### EXTRACT PROVIDED
#####

I like the term “Monster Object”.

Scott

Let’s be clear about this. The sentence above is the pertinent sentence in that article to this whole discussion.

Tony, I’ve said this before in the other topics we’ve had the pleasure of discussing together. You are unfortunately way behind the times. I am really trying not to say this to be attacking. I want to you wake up! Think of it as me taking you by the shoulders and shaking you and screaming “Wake up Tony!” You are a passionate developer and the PHP world can always use people who have such passion. However, NOBODY today programs 9000 line monster objects. And trying to justify that DI is a bad things to use (even only in certain situations), based purely on your perspective and code, also shows clearly you have a “metacognitive inability as an unskilled developer to recognize your ineptitude”. It is a harsh reality to face. To wake up 10 years later and realize time has passed you by is disheartening at best and depressing at worse. To be honest, I’ve gone through that myself in a way. But yes, alas, the programming world, especially the PHP world, has changed. And actually, to be even more veracious, a 9000 line object had never been an accepted coding practice.

#####

### DATASET EXTRACT
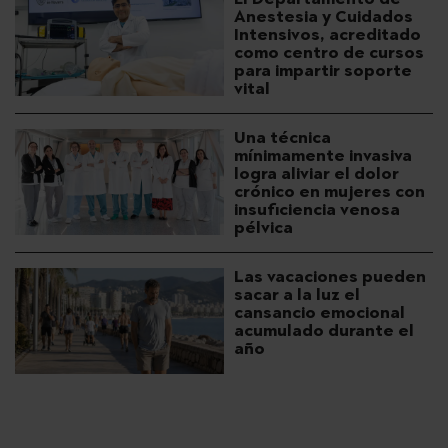
Anestesia y Cuidados
Intensivos, acreditado
como centro de cursos
para impartir soporte
vital
Una técnica
mínimamente invasiva
logra aliviar el dolor
crónico en mujeres con
insuficiencia venosa
pélvica
Las vacaciones pueden
sacar a la luz el
cansancio emocional
acumulado durante el
año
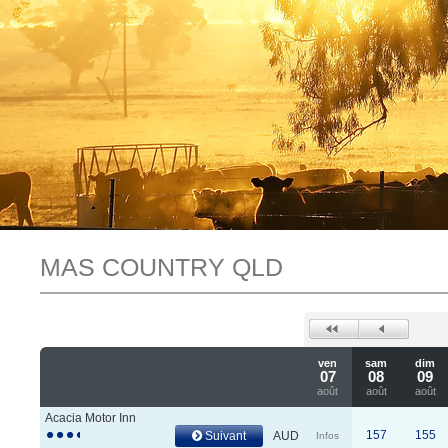
MAS COUNTRY QLD
ven
sam
dim
07
08
09
août
août
août
Acacia Motor Inn
157
155
Suivant
AUD
Infos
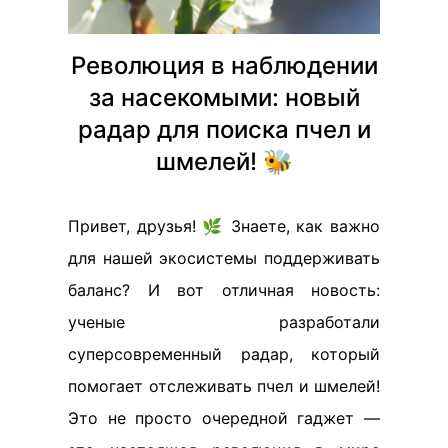
Революция в наблюдении
за насекомыми: новый
радар для поиска пчел и
шмелей! 🐝
Привет, друзья! 🌿 Знаете, как важно
для нашей экосистемы поддерживать
баланс? И вот отличная новость:
ученые разработали
суперсовременный радар, который
помогает отслеживать пчел и шмелей!
Это не просто очередной гаджет —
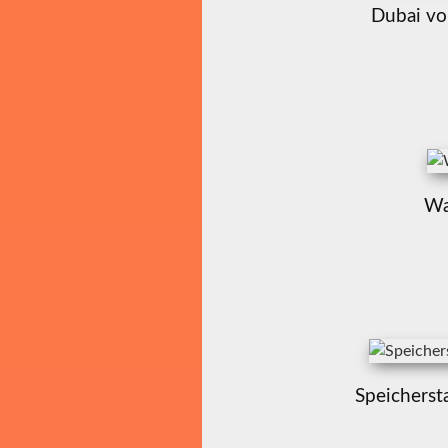
Dubai vo
Wa
Speicherst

#####

### WORK TO COMPLETE
1. In the forum post about monster objects, how many lines long are the objects that the writer says nobody programs today?
2. Turn the part of the records that opens with the line containing "Революция в наблюдении" and runs through the end of the records into a numbered list, skipping blank lines and leaving the pictures out.

### RESPONSES TO THE TASKS
1. 9000 lines.

2.
1. Революция в наблюдении
2. за насекомыми: новый
3. радар для поиска пчел и
4. шмелей! 🐝
5. Привет, друзья! 🌿 Знаете, как важно
6. для нашей экосистемы поддерживать
7. баланс? И вот отличная новость:
8. ученые разработали
9. суперсовременный радар, который
10. помогает отслеживать пчел и шмелей!
11. Это не просто очередной гаджет —
12. Dubai vo
13. Wa
14. Speicherst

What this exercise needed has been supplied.